→ **EXERCISE 1**:
According to the text on the book Medallions, how many short stories does the book contain?
→ **EXERCISE 2**:
Carry on the text about the book Medallions from its last sentence.

→ **TEXT EXCERPT**:
Medallions
- First edition
- Author: Zofia Nałkowska
- Original title: Medaliony
- Translator: Diana Kuprel; Zofia Nałkowska
- Language: English
- Genre: Documentary
- Publisher: Czytelnik
- Publication date: 1946
- Publication place: United States
- Published in English: Feb 1999 Northwestern University Press
- Media type: Print (paperback)
- Pages: 49
- ISBN: 0-8101-1743-6
- OCLC: 42475803
- Dewey Decimal: 940.53/174386 21
- LC Class: PG7158.N34 M3413 2000

= Medallions (book) =

1946 book

Medallions (the original Polish title: Medaliony) is a book consisting of eight short stories by the Polish author Zofia Nałkowska.

The book was originally published in 1946, soon after the end of World War II. In it, Nałkowska calmly related selected stories of Nazi atrocities in Poland and the fates of their victims. Nałkowska was a member of a special committee for the investigation of Nazi crimes that took place in Poland, where she had learned facts directly from victims and witnesses.

(Plain-text document sources)
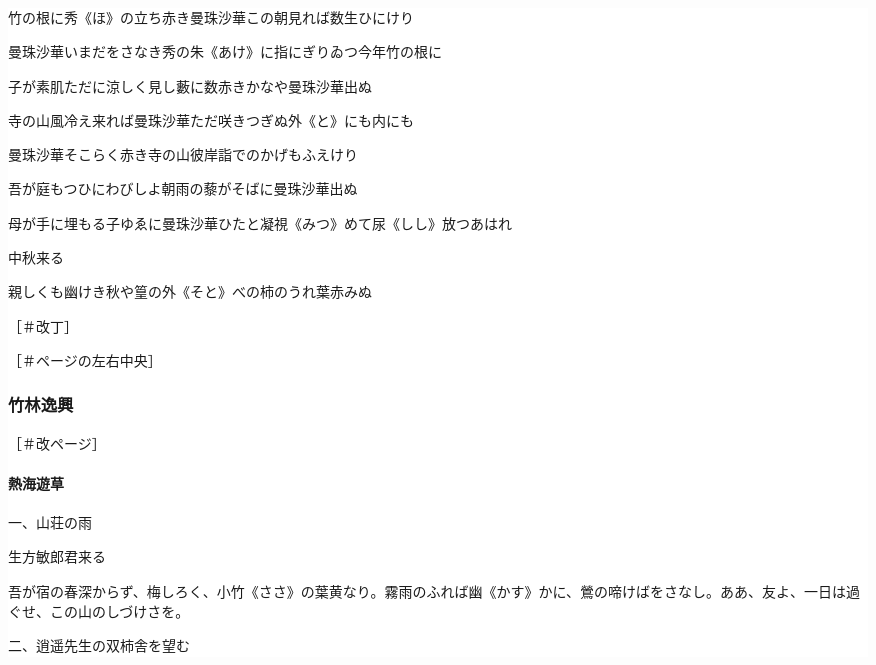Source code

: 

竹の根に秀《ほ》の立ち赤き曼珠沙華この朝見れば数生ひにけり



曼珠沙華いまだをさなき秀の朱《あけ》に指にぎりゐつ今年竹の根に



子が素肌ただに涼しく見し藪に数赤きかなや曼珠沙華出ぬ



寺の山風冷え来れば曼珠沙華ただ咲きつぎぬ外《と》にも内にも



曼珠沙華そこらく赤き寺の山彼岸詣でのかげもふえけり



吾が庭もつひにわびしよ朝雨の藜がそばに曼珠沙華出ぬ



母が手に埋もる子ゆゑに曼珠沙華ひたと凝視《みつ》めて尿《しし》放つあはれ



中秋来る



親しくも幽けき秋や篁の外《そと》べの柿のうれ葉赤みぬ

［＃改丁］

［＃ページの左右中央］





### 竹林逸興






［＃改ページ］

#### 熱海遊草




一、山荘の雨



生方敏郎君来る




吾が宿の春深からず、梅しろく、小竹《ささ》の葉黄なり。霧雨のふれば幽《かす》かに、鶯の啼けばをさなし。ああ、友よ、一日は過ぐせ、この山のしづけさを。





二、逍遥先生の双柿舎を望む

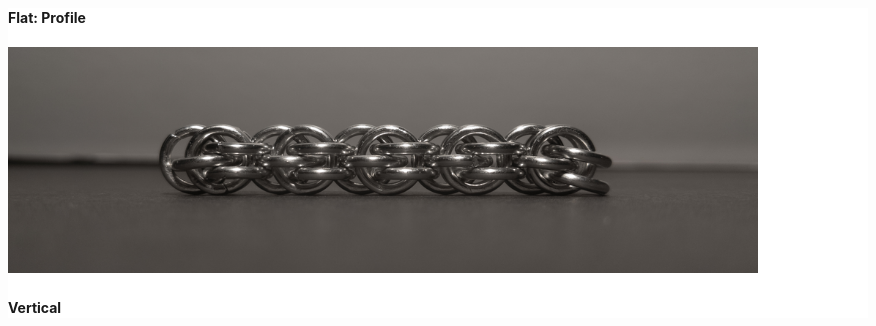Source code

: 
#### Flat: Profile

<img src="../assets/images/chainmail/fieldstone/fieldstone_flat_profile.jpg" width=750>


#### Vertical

→ **ANSWER AREA 1**:
Eight short stories.

→ **ANSWER AREA 2**:
Considered a masterpiece of antifascist world literature, Medallions (written in 1945 and first published in 1946) stands as the culmination of Nalkowska's literary style, a style that the Polish writer Witold Gombrowicz once described as "the iron capital of her art and one of the very few exportables in our national literature." More than mere historical record, Medallions offers the reader startling immediacy, the repetition of an event as it persists in the testimonial present, in the scars on the consciousness and conscience of individuals.
— Northwestern University Press

Part of the text was published in English in the Introduction to Modern Polish Literature edited by Adam Gillon and Ludwik Krzyżanowski. A complete translation by Diana Kuprel was published by the Northwestern University Press in 2000.

The collection includes:

- "Professor Spanner" (original title: "Profesor Spanner")
- "Rock Bottom" (original title: "Dno")
- "The Cemetery Woman" (original title: "Kobieta cmentarn")
- "By the Railway Track" (original title: "Przy torze kolejowym")
- "Dwojra Zielona" (original title: "Dwojra Zielona")
- "The Visa" (original title: "Wiza")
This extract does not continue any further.